Signs of stress may evoke support from others, study finds
When someone is showing signs of stress, they are more apt to garner support from others, according to new research.
The study, published in the journal, Evolution and Human Behavior, was conducted by researchers at Nottingham Trent University (NTU) and the University of Portsmouth in England.
Researchers examined the ways humans exhibit stress through actions such as scratching, nail-biting, fidgeting, and touching their face or hair, which often demonstrates to onlookers that they are in a weakened state. As a result, the study’s authors found that people reacted more positively towards individuals who showed more signs of stress.
As part of the study, participants were filmed while taking part in a mock presentation and interview which they had to prepare with very short notice. The videos were presented to individuals chosen as raters, who were asked to rate the stress level of the person in the video.
The participants who reported feeling more stressed during the task were perceived as being more stressed by the raters. Similarly, those showing more self-directed behaviors during the task, such as scratching and nail-biting, were also perceived as more stressed. The findings suggest that people can accurately detect when others are experiencing stress from their behaviors.
In addition, the participants who were identified as being more stressed during the presentation and interview were also perceived as more likeable by others, giving a clue as to why humans have evolved to display stress signals.

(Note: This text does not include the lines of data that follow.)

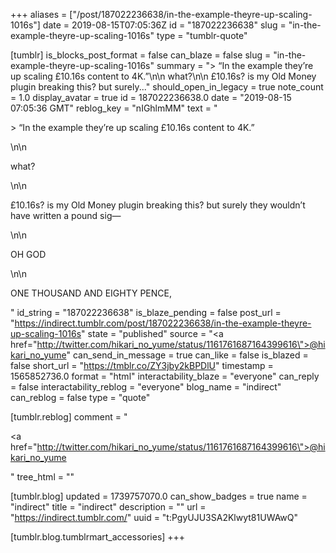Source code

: +++
aliases = ["/post/187022236638/in-the-example-theyre-up-scaling-1016s"]
date = 2019-08-15T07:05:36Z
id = "187022236638"
slug = "in-the-example-theyre-up-scaling-1016s"
type = "tumblr-quote"

[tumblr]
is_blocks_post_format = false
can_blaze = false
slug = "in-the-example-theyre-up-scaling-1016s"
summary = "> “In the example they’re up scaling £10.16s content to 4K.”\n\n what?\n\n £10.16s? is my Old Money plugin breaking this? but surely..."
should_open_in_legacy = true
note_count = 1.0
display_avatar = true
id = 187022236638.0
date = "2019-08-15 07:05:36 GMT"
reblog_key = "nIGhlmMM"
text = "<p>&gt; “In the example they’re up scaling £10.16s content to 4K.”</p>\n\n<p>what?</p>\n\n<p>£10.16s? is my Old Money plugin breaking this? but surely they wouldn&rsquo;t have written a pound sig—</p>\n\n<p>OH GOD</p>\n\n<p>ONE THOUSAND AND EIGHTY PENCE,</p>"
id_string = "187022236638"
is_blaze_pending = false
post_url = "https://indirect.tumblr.com/post/187022236638/in-the-example-theyre-up-scaling-1016s"
state = "published"
source = "<a href=\"http://twitter.com/hikari_no_yume/status/1161761687164399616\">@hikari_no_yume</a>"
can_send_in_message = true
can_like = false
is_blazed = false
short_url = "https://tmblr.co/ZY3jby2kBPDlU"
timestamp = 1565852736.0
format = "html"
interactability_blaze = "everyone"
can_reply = false
interactability_reblog = "everyone"
blog_name = "indirect"
can_reblog = false
type = "quote"

[tumblr.reblog]
comment = "<p><a href=\"http://twitter.com/hikari_no_yume/status/1161761687164399616\">@hikari_no_yume</a></p>"
tree_html = ""

[tumblr.blog]
updated = 1739757070.0
can_show_badges = true
name = "indirect"
title = "indirect"
description = ""
url = "https://indirect.tumblr.com/"
uuid = "t:PgyUJU3SA2Klwyt81UWAwQ"

[tumblr.blog.tumblrmart_accessories]
+++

“We wanted to find out what advantages there might be in signaling stress to others, to help explain why stress behaviors have evolved in humans,” said Jamie Whitehouse, PhD, research fellow at NTU’s School of Social Sciences and research lead. “If producing these behaviors leads to positive social interactions from others who want to help, rather than negative social interactions from those who want to compete with you, then these behaviors are likely to be selected in the evolutionary process. We are a highly cooperative species compared to many other animals, and this could be why behaviors which communicate weakness were able to evolve.”